Pearls are produced by mollusks including oysters, mussels and clams. However, mussels and clams rarely produce them while oysters commonly produce them no matter if they are in freshwater or in saltwater.
The idea that pearls are produced from sand intruding into the shell of an oyster is false. Sand is an inorganic material while the gems are formed by organic materials that are caught inside the oyster. As a defense mechanism, the oyster wraps the organic material with a substance called nacre, resulting to what is known as mother of pearl.
Most people believe that pearls should have an imperfect form since they are products of nature. However, there are those that are formed perfectly and these are considered very valuable pearls. Unlike the common belief that pearls are usually white, pearls come in various colors like black, green, red and even blue. Different-colored pearls can be found all over the world but only the South Pacific has produced black pearls.
Among the kinds of pearls are cultured pearls either in saltwater or freshwater. South Sea pearls produced by golden lipped oysters and are cultured in Indonesia and Tahitian pearls or black pearls that are produced by black lipped oysters and are cultured in Cook Islands or in the French Polynesia.
So how can one determine if it is real or an imitation? Real pearls tend to feel sandy when rubbed along the edge of the front teeth while imitation ones fell smooth.

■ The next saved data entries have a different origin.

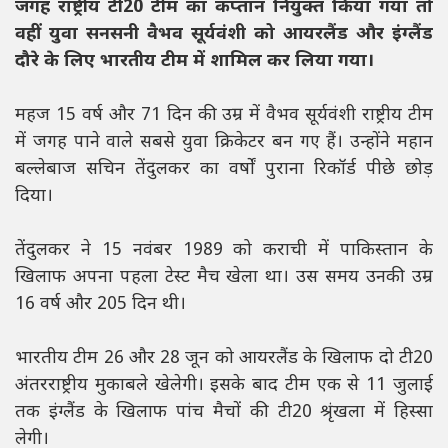
जगह राष्ट्रीय टी20 टीम का कप्तान नियुक्त किया गया तो
वहीं युवा सनसनी वैभव सूर्यवंशी को आयरलैंड और इंग्लैंड
दौरे के लिए भारतीय टीम में शामिल कर लिया गया।
महज 15 वर्ष और 71 दिन की उम्र में वैभव सूर्यवंशी राष्ट्रीय टीम
में जगह पाने वाले सबसे युवा क्रिकेटर बन गए हैं। उन्होंने महान
बल्लेबाज सचिन तेंदुलकर का वर्षों पुराना रिकॉर्ड पीछे छोड़
दिया।
तेंदुलकर ने 15 नवंबर 1989 को कराची में पाकिस्तान के
खिलाफ अपना पहला टेस्ट मैच खेला था। उस समय उनकी उम्र
16 वर्ष और 205 दिन थी।
भारतीय टीम 26 और 28 जून को आयरलैंड के खिलाफ दो टी20
अंतरराष्ट्रीय मुकाबले खेलेगी। इसके बाद टीम एक से 11 जुलाई
तक इंग्लैंड के खिलाफ पांच मैचों की टी20 श्रृंखला में हिस्सा
लेगी।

Aside from the kinds of oyster from which pearls are produced, the quality is determined according to their luster or shine. Thick nacres that have been left in the water longer are generally shinier. The shape is also important and the rounder, the better. The larger the pearl, the rarer they are and the more expensive.
There is a legend that Cleopatra dissolved a pearl in a glass of wine before drinking it, simply to win a bet with Marc Antony that she could consume the entire wealth of a nation in just one meal. However, in another version of that story, it was intended to help her win Antony’s heart. In ancient Rome, the pearl was the decisive symbol of affluence and social standing, while the ancient Greeks associated it with love, marriage, and unrivaled attractiveness. The Greeks also believed the pearl would encourage marital accord and prevent new brides from crying. During the Dark Ages, knights wore pearls on the battleground, believing they had the magic to shield them from injury.